Recommendation: Eat more fat!
Try this for two weeks and see if you’re hungry in the morning on the 15th day.

  1. Keto coffee in the morning, but cut it back to a 20 oz (two cups). Add 1 tablespoon of organic refined coconut oil (14g fat) per cup for a total of 28g of fat and add a dash of cinnamon if you like. (no cream necessary) For best results, have coconut oil in saucepan on stove heated to medium and ready to add 2 cups of freshly brewed coffee. I add 6 Spenda or 8 Truvia to mine and then pour it all in the blender on high (1 minute) for full incorporation so the fat doesn’t sit on top.
  2. Fatty lunch w/protein around 2:00 pm.
  3. Fatty dinner w/protein before 6-8 pm or at least 4 hours before bed.

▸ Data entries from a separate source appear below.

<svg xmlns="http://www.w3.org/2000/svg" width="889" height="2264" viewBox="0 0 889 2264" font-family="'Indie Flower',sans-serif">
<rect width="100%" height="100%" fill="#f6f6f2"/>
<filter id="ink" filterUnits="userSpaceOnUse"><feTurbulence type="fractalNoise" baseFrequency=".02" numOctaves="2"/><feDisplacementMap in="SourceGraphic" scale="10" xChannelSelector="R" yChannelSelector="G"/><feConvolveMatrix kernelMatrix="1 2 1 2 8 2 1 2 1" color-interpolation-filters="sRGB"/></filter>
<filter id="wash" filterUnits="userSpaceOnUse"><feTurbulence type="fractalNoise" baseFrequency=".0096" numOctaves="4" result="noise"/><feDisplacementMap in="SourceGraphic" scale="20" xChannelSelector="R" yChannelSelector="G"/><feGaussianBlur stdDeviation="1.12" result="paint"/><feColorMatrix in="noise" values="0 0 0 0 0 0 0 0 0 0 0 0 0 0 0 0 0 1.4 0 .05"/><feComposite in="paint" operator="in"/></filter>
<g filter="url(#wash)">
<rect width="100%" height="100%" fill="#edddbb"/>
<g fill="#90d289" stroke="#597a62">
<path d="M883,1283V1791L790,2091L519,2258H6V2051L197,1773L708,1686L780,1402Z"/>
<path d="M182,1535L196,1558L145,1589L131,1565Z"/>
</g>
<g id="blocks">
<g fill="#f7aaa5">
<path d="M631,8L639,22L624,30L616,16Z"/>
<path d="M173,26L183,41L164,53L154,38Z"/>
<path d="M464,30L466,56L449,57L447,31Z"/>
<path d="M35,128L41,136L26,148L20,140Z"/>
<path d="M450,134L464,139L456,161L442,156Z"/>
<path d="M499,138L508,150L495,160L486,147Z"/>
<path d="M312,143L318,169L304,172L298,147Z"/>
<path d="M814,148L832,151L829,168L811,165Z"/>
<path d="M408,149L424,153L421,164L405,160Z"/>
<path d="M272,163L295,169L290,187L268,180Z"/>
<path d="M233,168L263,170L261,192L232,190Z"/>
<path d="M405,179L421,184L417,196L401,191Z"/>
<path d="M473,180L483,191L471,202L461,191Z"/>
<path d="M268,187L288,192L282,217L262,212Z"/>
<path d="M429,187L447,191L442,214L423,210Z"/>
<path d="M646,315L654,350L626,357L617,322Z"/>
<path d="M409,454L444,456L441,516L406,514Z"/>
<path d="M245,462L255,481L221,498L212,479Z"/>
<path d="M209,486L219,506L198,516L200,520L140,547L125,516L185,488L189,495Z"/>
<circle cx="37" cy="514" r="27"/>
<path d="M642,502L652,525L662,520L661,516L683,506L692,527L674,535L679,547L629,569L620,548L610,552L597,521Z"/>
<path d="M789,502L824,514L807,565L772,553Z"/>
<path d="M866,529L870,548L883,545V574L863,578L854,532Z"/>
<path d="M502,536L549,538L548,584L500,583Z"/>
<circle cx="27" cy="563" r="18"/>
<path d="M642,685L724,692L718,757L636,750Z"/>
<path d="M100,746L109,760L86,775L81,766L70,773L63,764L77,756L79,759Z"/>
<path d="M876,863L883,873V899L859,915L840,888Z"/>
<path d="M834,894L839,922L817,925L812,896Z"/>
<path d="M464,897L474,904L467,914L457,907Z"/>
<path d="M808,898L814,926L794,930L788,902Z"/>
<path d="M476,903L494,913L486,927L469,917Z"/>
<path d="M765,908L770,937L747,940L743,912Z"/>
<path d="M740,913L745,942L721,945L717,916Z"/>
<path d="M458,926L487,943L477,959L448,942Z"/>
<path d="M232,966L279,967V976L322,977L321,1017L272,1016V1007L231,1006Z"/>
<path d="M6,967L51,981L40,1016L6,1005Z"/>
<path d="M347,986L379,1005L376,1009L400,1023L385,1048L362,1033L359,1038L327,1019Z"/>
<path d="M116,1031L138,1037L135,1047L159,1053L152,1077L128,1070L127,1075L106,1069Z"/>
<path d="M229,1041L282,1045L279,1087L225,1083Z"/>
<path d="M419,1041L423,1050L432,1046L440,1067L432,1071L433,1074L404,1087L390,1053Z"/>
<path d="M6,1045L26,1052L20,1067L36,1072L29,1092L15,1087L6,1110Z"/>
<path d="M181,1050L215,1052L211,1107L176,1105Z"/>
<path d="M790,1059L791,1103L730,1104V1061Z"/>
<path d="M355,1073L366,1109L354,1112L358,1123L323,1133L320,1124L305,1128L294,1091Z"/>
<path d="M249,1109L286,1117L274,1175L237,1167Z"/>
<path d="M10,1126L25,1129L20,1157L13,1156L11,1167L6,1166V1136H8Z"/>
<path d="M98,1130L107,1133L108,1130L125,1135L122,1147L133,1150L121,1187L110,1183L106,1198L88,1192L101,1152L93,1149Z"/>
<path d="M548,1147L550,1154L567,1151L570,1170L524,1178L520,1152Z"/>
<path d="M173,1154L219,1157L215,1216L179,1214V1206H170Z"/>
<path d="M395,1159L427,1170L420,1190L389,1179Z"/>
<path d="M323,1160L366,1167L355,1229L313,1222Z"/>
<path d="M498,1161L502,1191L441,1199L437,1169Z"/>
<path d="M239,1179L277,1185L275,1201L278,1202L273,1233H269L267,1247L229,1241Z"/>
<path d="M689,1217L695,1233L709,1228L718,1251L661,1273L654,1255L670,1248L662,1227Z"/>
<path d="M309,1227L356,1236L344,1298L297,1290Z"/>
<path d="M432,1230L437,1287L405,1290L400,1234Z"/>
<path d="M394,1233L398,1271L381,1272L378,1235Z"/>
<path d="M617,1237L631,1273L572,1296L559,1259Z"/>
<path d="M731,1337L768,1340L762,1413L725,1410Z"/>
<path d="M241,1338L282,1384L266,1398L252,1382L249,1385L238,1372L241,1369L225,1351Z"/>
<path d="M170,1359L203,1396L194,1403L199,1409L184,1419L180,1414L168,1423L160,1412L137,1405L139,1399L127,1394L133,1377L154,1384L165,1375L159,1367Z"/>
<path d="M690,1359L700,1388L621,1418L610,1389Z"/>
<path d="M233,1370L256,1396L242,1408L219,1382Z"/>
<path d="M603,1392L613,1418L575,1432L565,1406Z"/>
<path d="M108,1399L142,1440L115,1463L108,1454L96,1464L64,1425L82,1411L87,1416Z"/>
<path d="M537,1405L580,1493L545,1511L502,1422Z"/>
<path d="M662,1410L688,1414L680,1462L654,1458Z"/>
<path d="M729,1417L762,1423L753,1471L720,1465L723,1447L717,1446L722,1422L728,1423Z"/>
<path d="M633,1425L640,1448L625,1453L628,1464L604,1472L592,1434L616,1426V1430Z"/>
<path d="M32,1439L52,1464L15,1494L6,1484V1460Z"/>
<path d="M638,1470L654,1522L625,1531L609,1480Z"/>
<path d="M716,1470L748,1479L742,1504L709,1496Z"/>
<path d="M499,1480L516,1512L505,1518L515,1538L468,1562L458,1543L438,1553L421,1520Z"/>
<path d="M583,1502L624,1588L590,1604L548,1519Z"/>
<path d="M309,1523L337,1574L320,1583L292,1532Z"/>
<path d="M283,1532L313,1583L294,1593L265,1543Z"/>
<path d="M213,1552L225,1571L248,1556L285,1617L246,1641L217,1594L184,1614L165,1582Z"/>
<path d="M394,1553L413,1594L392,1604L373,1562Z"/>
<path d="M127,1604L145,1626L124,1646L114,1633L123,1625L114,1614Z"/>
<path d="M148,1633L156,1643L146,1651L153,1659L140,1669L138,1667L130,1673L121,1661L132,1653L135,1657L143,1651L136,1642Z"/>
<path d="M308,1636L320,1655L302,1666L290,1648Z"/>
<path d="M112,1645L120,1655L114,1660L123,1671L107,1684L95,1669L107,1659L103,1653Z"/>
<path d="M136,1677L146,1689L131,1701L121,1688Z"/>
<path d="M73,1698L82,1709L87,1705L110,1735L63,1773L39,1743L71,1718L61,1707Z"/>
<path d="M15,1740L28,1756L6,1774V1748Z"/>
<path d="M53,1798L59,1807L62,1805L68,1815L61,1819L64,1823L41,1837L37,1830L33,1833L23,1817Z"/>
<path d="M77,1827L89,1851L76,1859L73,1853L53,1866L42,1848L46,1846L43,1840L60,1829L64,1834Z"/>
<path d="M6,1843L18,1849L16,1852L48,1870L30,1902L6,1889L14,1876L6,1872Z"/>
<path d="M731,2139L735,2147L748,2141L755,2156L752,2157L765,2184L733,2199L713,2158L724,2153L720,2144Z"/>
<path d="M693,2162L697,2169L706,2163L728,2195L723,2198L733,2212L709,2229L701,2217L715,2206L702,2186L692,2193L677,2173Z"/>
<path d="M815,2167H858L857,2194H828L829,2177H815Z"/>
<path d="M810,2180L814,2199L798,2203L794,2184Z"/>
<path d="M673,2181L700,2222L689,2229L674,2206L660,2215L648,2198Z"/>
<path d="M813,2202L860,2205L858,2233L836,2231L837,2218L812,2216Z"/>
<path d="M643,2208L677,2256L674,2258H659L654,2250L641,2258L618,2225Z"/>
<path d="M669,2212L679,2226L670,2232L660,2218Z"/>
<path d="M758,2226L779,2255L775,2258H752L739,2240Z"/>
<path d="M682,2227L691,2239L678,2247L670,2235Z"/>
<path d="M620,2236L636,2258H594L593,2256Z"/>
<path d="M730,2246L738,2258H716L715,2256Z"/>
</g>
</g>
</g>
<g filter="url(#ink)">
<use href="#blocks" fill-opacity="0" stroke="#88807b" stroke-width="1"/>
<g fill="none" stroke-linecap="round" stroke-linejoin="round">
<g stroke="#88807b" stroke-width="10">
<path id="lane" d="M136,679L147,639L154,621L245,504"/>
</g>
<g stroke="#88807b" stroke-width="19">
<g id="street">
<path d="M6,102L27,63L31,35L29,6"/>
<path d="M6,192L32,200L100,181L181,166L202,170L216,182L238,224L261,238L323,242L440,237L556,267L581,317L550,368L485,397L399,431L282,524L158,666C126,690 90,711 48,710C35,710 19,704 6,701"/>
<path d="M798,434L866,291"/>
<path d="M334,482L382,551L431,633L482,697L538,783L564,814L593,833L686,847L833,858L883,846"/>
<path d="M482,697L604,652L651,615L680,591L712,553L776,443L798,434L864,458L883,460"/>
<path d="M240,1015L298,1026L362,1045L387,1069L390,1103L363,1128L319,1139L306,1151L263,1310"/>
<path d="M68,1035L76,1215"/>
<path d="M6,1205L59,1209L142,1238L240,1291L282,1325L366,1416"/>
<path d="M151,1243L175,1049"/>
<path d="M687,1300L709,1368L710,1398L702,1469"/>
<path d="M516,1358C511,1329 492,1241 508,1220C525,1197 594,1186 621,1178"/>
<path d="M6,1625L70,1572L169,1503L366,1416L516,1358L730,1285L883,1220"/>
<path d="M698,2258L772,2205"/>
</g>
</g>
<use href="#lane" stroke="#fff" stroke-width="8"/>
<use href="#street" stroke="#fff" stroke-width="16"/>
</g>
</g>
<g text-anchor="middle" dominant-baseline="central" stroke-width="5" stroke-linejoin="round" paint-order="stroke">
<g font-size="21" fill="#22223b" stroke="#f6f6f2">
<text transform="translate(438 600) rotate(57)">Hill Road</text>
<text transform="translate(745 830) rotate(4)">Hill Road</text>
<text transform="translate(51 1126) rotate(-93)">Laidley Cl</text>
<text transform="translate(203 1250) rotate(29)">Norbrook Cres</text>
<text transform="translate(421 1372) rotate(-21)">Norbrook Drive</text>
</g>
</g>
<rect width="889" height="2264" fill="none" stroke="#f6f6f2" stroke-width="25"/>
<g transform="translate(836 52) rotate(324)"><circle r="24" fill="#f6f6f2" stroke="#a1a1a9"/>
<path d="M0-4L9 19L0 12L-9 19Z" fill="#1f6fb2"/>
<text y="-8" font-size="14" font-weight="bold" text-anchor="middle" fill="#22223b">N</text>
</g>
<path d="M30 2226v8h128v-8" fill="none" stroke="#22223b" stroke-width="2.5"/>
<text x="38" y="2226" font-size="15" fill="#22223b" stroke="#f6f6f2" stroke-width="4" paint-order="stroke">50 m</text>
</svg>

Try to hit your daily macros with all that you eat, especially fat. Eating fat provides more of what your body needs to push along that adaption. Don’t worry so much about what the scale says. The scale is a moron :grin:
Weigh in the morning before eating on the first day but not again until the same time on the 15th day. But remember, it’s not about the weight-loss, it’s about burning fat for energy. Weight-loss is a byproduct and it WILL happen. So again, just let it happen. Be still :wink:

Keep Calm and Keto on!


#57

I really appreciate all your feedback, I did not give up coffee for long, but after having what I thought was a strange reaction to caffeinated green tea (major calming effect and was VERY sleepy), I tried to do a little research. Apparently some people (like me) react to the L- theanine in this way and get an overwhelming calmness - which I now wonder if it’s directly related to cortisol levels. I have long suspected that mine is much too high on a regular basis and pray I will find a way to manage it. I now seem to only experience the crazy fatigue mid-cycle (ovulation sorry if TMI), which I also had pre-Keto, it is an exhausted-from-the-inside-out feeling and makes it hard to do normal tasks, I am hoping this improves with time on Keto and hormones getting sorted out! I think I will try again to reduce the amount of coffee I am drinking to your suggested 20 oz… I can easily drink so much more, but have noticed that smaller amounts come up as zero carbs on Carb Manager, yet the more ounces added it actually begins to have a carb count :persevere:


(Karim Wassef) #58

So… my n=1

It depends.

I measure my glucose and ketones so I can see what’s happening metabolically. I do this with food, fasting, exercise, etc…

My results were coffee were very dose dependent. Compared to no coffee, one cup substantially boosted my ketone ramp and reduced my glucose. This is my indication for accelerated fat adaptation.

Two cups was a little better than one but not by a lot. Three cups was no different from two.

Four cups flipped things around for me. Glucose shot up and ketones started to drop. I’ve since added theanine (from free tea) to reduce the edge but I haven’t measured that variable yet.

My conclusion is that there is a personal optimal level where coffee helps… and then it doesn’t.

The body also adapts so if you drink coffee every day, the effects wear off. I take a break on the weekends or at least one day a week.


(Bacon is a many-splendoured thing) #59

Not at all. I was just trying to clarify my original, jokey post. If I sounded put out, I wasn’t, just dead tired.

I honestly don’t believe that coffee had any affect in my case, because my coffee drinking hasn’t changed over two years, and I am sixty pounds lighter than I was. Of course I’d like to be sixty pounds lighter still, and perhaps that’s the fault of the coffee?

Of course, where coffee drinking and I are concerned, that saying about mugs and “cold, dead hands” comes to mind, lol! :rofl::rofl::rofl::rofl:


#60

This actually compels me to invest in a meter in the future, I think it’s awesome that you were able to figure out your personal tipping point!